In the article below on COVID-19 sniffing dogs, rewrite the paragraph beginning "The 360 K9 Group, the company that worked with NASCAR" as a short bulleted list that keeps its main facts.
╭─ Source extract
COVID-19 Sniffing Dogs are Here to Stay, but Will They Make a Difference?

ATLANTA — On Sunday, NASCAR joined the list of places using coronavirus-sniffing dogs as a tool to battle the virus’s spread.
The dogs can be taught to speedily screen large, busy crowds. This, together with the low cost involved in utilizing these dogs, makes them attractive to venues that traffic in large crowds such as sports arenas.
A year after they were forced to cut the race calendar short due to coronavirus, NASCAR used a pair of dog teams to screen nearly 1,000 essential personnel for Sunday’s Cup Series race at Atlanta Motor Speedway.
“They are amazing,” said Tom Bryant, NASCAR managing director of racing operations.
Since the dogs were only used on people entering the “garage footprint” on race day, they were not used to screen the drivers or fans.
Bryant has said that the dogs solve a “math problem” for NASCAR about how to quickly sort through large groups of people.
NASCAR has been using self-reported screenings and temperature checks in the garage footprint and not rapid testing. The medical director of the AMR/NASCAR safety team, Ryan Stanton, has told reporters that this was due to concern over false negatives and asymptomatic cases.
If the claims of trainers are correct, the dogs dissolve these concerns.
The 360 K9 Group, the company that worked with NASCAR, claims that the units are 98% effective in detecting the virus and they can detect the virus early in its cycle before molecular tests are likely to catch it. They have worked with the USDA since 2011 on other bio-detection efforts.
The dogs sniff out the presence of COVID-19 in a manner similar to how K9 units assist law enforcement in drug detection or the military in locating explosives. If they detect the virus, they signal their handlers by sitting down and the AMR/NASCAR safety team is called in for more screening.
“This gives us, essentially, an ability to test that essential population on race day and know right away that those folks who have cleared this enhanced screening process with a very high degree of confidence are COVID-free,” Bryant said.
The Miami Heat had introduced canines to screen people entering American Airlines Arena in January and several airports reportedly use them as well.
How do dogs actually identify infected people?
Dogs have been used to catch other illnesses for some time. They have about 300 million scent receptors on their noses, about 50-60 times as many as humans do.
Experts such as David Dorman, professor of toxicology in the Department of Molecular Biosciences at NC State University, have speculated that the dogs may be detecting scents affiliated with a viral infection which is what allows them to be trained to sniff out SARS-CoV-2 using a similar training method to one which might be used to train a dog to sit or roll over.
╰─
╭─ Extracted entries
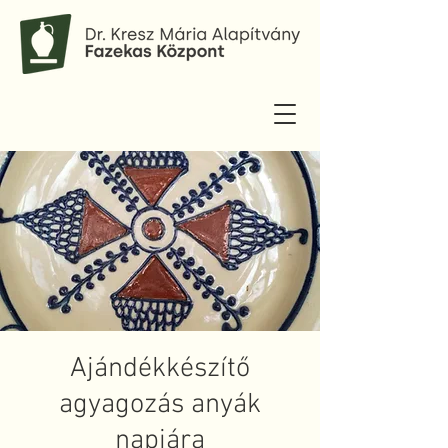
Ajándékkészítő
agyagozás anyák
napjára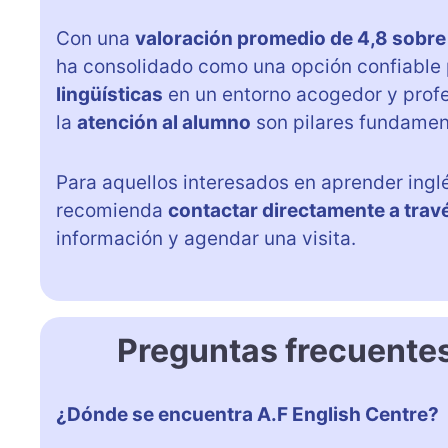
Con una
valoración promedio de 4,8 sobre
ha consolidado como una opción confiable
lingüísticas
en un entorno acogedor y profe
la
atención al alumno
son pilares fundamen
Para aquellos interesados en aprender inglé
recomienda
contactar directamente a trav
información y agendar una visita.
Preguntas frecuentes
¿Dónde se encuentra A.F English Centre?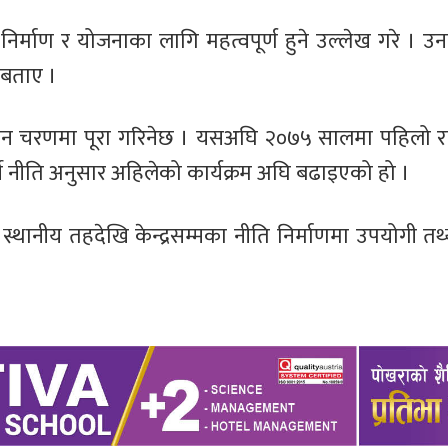
निर्माण र योजनाका लागि महत्वपूर्ण हुने उल्लेख गरे । उन
 बताए ।
न चरणमा पूरा गरिनेछ । यसअघि २०७५ सालमा पहिलो राष्ट
र्ने नीति अनुसार अहिलेको कार्यक्रम अघि बढाइएको हो ।
थानीय तहदेखि केन्द्रसम्मका नीति निर्माणमा उपयोगी तथ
╰─
[Your response]
- The 360 K9 Group worked with NASCAR.
- It claims its dog units are 98% effective at detecting the virus.
- It claims the dogs can detect the virus early in its cycle, before molecular tests are likely to catch it.
- It has worked with the USDA on other bio-detection efforts since 2011.